AIM OF THE EXERCISE
Pictures in the records below must be left out. Return exactly the lines from the line with "TPR's Awards" to the line with "Back Office & BPO Support", both included.

────────────────

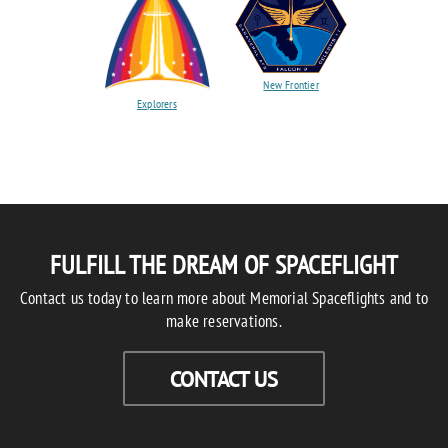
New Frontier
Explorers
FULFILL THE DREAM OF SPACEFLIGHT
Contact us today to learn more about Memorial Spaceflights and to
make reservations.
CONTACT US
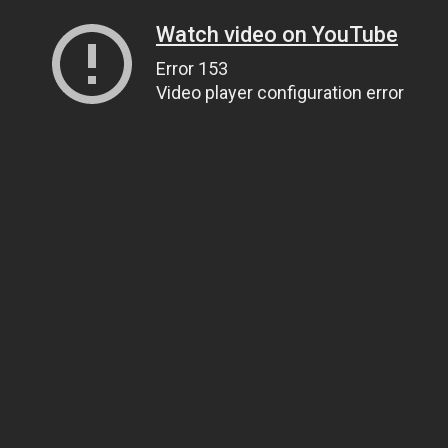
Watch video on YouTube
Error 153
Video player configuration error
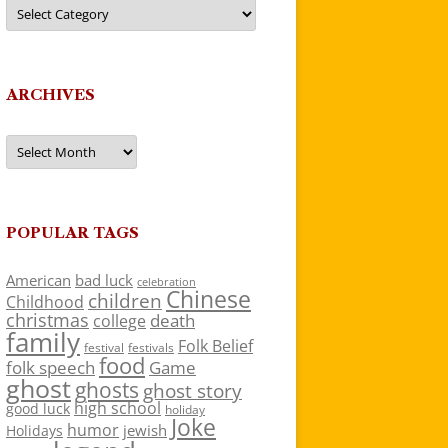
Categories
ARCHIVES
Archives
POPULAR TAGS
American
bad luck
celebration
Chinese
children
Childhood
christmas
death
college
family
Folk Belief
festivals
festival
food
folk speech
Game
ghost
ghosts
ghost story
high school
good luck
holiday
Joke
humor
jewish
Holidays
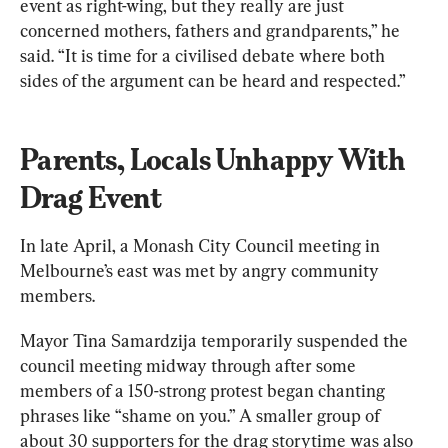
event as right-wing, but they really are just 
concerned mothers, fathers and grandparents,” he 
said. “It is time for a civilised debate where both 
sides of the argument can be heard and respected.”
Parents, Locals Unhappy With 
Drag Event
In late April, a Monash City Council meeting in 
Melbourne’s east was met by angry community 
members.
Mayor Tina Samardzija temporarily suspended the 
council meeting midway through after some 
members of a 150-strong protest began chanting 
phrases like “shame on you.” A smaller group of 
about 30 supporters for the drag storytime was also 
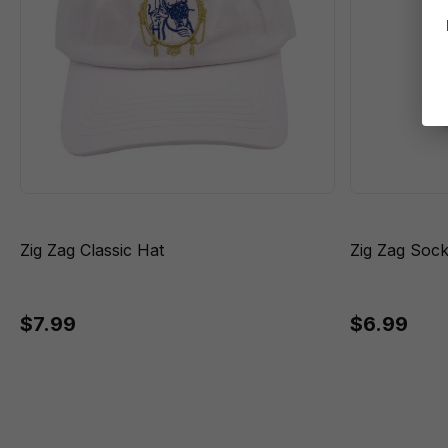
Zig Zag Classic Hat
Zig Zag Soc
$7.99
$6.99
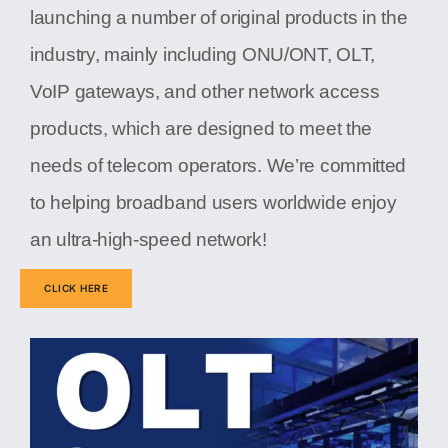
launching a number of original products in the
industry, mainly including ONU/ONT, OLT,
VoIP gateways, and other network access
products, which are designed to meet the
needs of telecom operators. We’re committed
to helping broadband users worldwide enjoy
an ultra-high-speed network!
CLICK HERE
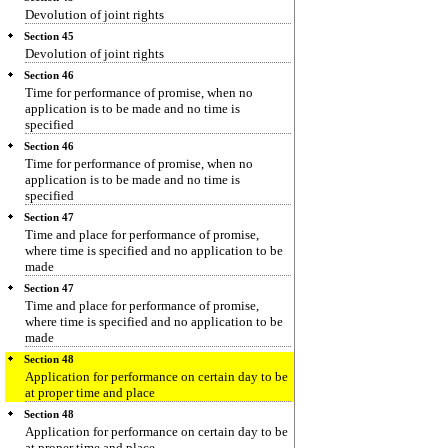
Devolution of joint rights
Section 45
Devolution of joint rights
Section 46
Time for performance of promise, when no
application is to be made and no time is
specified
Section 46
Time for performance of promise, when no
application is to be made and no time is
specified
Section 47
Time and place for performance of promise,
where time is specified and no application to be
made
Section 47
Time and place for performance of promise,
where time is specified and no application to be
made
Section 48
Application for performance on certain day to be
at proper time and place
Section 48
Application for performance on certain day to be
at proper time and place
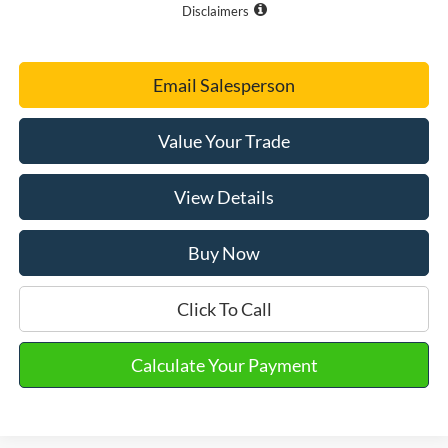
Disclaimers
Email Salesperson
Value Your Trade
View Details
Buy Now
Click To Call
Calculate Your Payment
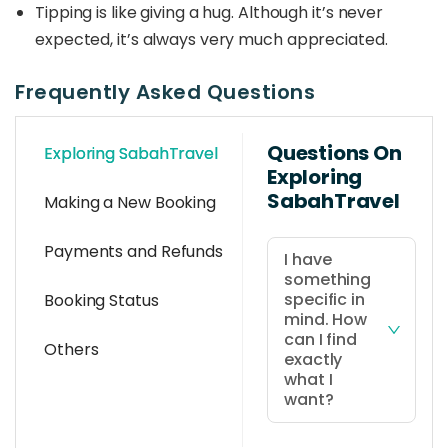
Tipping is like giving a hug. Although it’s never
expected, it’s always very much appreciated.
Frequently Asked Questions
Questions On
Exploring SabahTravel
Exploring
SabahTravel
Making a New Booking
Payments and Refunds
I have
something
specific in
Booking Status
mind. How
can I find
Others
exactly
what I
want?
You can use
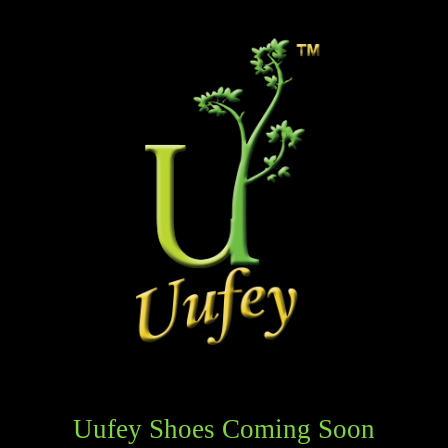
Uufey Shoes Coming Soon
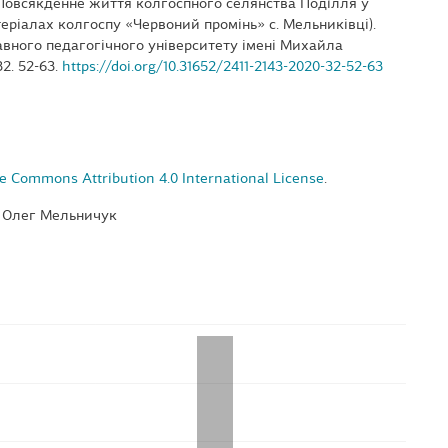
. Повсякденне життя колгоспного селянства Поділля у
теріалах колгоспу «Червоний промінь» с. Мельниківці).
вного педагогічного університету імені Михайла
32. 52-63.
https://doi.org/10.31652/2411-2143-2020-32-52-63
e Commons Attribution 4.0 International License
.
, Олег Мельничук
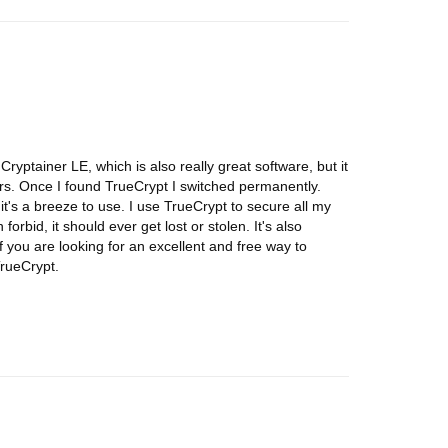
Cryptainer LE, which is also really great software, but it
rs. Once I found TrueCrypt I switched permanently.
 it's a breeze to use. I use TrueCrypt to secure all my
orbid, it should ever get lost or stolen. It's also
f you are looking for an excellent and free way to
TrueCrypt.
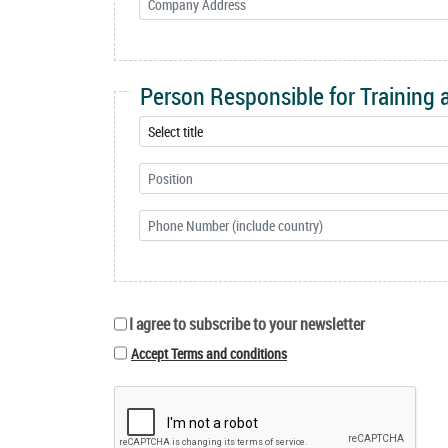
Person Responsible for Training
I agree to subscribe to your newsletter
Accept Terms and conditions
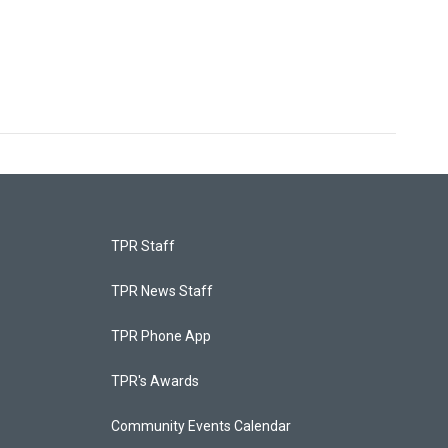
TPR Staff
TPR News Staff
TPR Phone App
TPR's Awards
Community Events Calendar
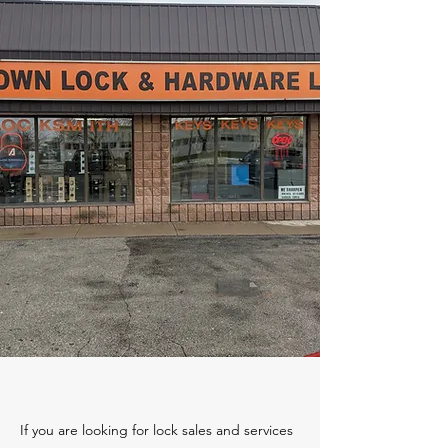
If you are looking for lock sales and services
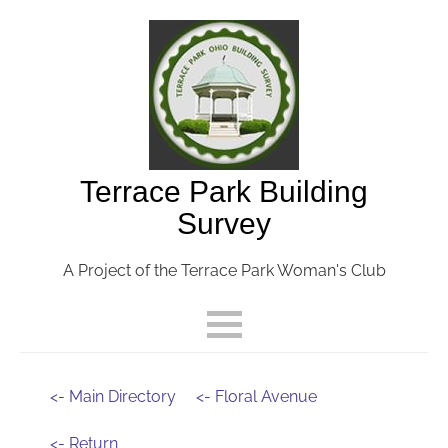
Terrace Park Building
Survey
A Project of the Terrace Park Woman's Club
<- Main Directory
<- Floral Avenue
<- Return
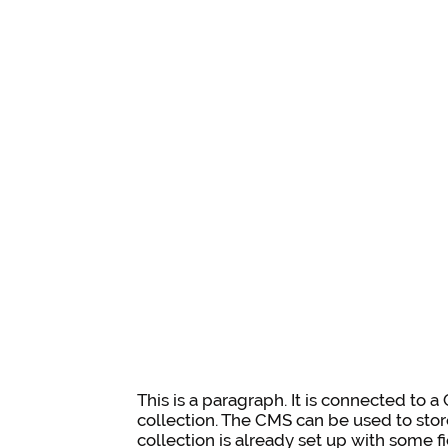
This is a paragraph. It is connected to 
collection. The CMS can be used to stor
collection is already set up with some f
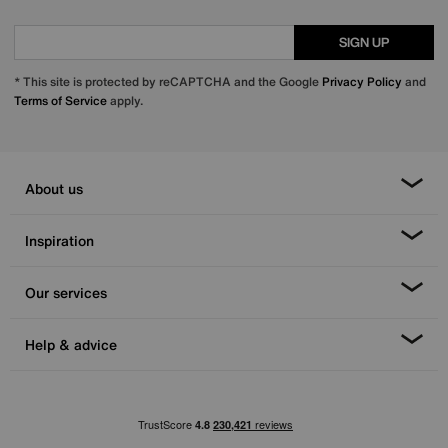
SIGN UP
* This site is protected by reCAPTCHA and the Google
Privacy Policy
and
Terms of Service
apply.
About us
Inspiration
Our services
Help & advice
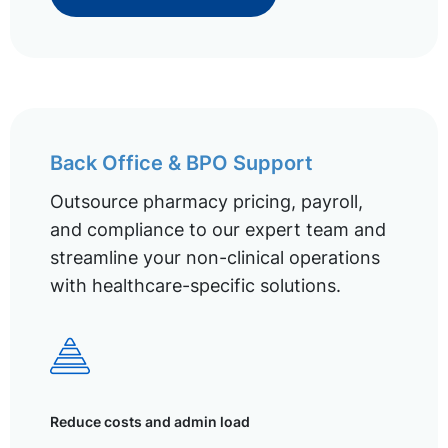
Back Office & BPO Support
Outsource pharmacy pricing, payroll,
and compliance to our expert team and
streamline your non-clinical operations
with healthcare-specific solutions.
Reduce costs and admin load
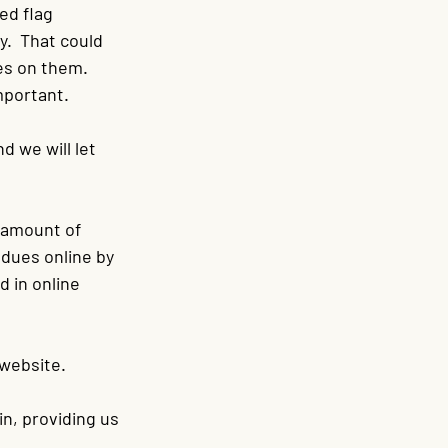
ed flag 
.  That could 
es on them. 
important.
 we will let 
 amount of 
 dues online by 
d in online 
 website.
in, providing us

────────────────

RESULT FOR THIS TASK
TPR's Awards
Community Events Calendar
If you are looking for lock sales and services
Terrace Park Building
Survey
A Project of the Terrace Park Woman's Club
<- Main Directory
<- Floral Avenue
<- Return
This is a paragraph. It is connected to 
collection. The CMS can be used to stor
collection is already set up with some f
SIGN UP
* This site is protected by reCAPTCHA and the Google
Privacy Policy
and
Terms of Service
apply.
About us
Inspiration
Our services
Help & advice
Back Office & BPO Support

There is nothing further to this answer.